Pakistan: Victim fights for life and for justice after honour attack


A 32-year-old Pakistani woman is battling for her life after suffering extensive burns in an attack by her three sisters-in-law at their home in the central city of Jhang.

Riffat Nadeem, a mother of two from Rawalpindi, was saved by neighbours. She remains lucid but is struggling to survive at Lahore’s Mayo Hospital where, after media intervention, she is being treated free of cost on the orders of Salman Taseer, the governor of Punjab province.

Lying in her bed in the intensive care unit, she braves intense pain and the humiliation of being barely covered in the presence of a male stranger to relate her story, one that is atypical in that it has been politicised by media coverage but commonplace in that she still faces an uphill battle for justice.

It was 4.30pm on Nov 6; Riffat was working in the kitchen with her sisters-in-law. When she turned to go outside to gather some tea leaves, the eldest, Aziz Fatima, threw an unidentified flammable liquid on her from behind, setting her clothes alight.

Instinctively, Riffat ran across the courtyard to get out of the house and find help, pushing aside the youngest sister-in-law, Habib Fatima, who she says tried to block her escape.
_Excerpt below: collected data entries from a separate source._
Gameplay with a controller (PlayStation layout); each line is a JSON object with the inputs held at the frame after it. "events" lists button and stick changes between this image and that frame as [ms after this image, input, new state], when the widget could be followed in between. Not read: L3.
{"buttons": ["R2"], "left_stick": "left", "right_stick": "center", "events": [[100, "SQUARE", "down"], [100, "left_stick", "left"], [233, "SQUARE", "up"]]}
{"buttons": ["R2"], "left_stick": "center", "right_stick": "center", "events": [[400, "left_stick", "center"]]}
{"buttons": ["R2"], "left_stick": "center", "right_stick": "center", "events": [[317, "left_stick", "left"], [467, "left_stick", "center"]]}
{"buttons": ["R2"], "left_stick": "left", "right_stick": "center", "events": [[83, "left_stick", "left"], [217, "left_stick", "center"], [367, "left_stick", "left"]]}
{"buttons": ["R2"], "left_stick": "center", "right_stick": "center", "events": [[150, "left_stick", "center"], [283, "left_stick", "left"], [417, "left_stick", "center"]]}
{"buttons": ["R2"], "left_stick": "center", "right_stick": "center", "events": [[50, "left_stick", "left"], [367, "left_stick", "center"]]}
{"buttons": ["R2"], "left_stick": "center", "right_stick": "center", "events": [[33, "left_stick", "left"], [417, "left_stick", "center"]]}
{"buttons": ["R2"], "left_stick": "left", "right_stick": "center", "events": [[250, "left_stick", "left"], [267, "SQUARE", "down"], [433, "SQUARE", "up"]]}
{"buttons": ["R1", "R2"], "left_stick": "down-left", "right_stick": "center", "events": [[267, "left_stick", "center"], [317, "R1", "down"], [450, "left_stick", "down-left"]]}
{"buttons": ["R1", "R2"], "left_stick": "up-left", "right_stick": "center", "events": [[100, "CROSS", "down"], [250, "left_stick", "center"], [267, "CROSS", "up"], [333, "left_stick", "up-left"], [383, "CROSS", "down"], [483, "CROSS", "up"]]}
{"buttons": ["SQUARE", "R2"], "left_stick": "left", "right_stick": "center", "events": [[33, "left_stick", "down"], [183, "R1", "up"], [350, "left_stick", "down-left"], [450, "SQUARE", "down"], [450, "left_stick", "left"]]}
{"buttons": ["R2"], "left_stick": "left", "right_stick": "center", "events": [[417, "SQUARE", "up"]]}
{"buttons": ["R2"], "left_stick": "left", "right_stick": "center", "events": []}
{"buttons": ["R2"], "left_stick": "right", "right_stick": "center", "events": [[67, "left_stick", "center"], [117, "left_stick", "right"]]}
Still aflame, she ran across the mud street into a neighbour’s courtyard, where the lady of the house and a male passer-by smothered her in a palm-leaf mat.
Riffat recalled how her three sisters-in-law ran in, wailing melodramatically at her, trying to paint the attack as a suicide attempt.

“When I saw their act I wanted more even than an end to the burning pain, for God’s wrath to descend upon them,” she said.

The three women dropped the act as soon as the neighbours called the police and Riffat’s family in Rawalpindi. However, joined by relatives from the vicinity, the women blocked the door of the neighbour’s house and warned the rescuers not to interfere with “family honour” – a serious threat in a society plagued with 636 so-called honour killings in 2007.

It was then that her husband’s nephew, Omar Haider, 18, arrived with a mobile phone with husband Mohammed Nadeem Faiz Siyal on the line from the western Saudi city of Madinah, where he runs a gypsum business with his two brothers.

“He was furious with me for involving strangers and ordered me to return home,” Riffat said.

She said the attack was the culmination of a spiral of domestic violence over four years, in which she suffered frequent beatings from her husband’s siblings – two of which, in 2004 and 2006, resulted in miscarried pregnancies.

Riffat’s story is representative of widespread domestic violence involving husbands and their female relatives. Motives range from petty jealousies to greed; another is the desire to remarry – as is allegedly the case with Riffat’s husband.

She was able to escape only under police escort to the Jhang district hospital, where a physician diagnosed her as suffering first, second and third degree burns to 60 per cent of her body; particularly dangerous are burns to the right breast, which partially melted and stuck to her rib cage.

Doctors in Lahore said it would be four to five weeks before they knew if Riffat would survive; on average, three in 10 patients with such extensive burning die.

While Riffat was receiving first aid, her husband called again to speak to his elder child, five-year-old daughter Afshia. “I kept telling Papa, ‘Auntie burnt Mama, auntie burnt Mama’, but he got very angry and told me to stop talking against auntie,” Afshia said in an interview with The National from her grandparents’ home in Rawalpindi.
Riffat’s attackers were allowed to flee by the police, enabling them to secure pre-arrest bail.

That has earned the local police chief a warning from the governor, but other recent public interventions by top government officials – as in the case of a reported burial alive in July of five women in Balochistan province and the October murder of a pregnant teenager in Sindh – are yet to lead to arrests of politically connected suspects.

Israrullah Zehri, a senator who in August publicly condoned the Balochistan case as a legitimate case of tribal justice, was recently appointed a minister in the federal cabinet.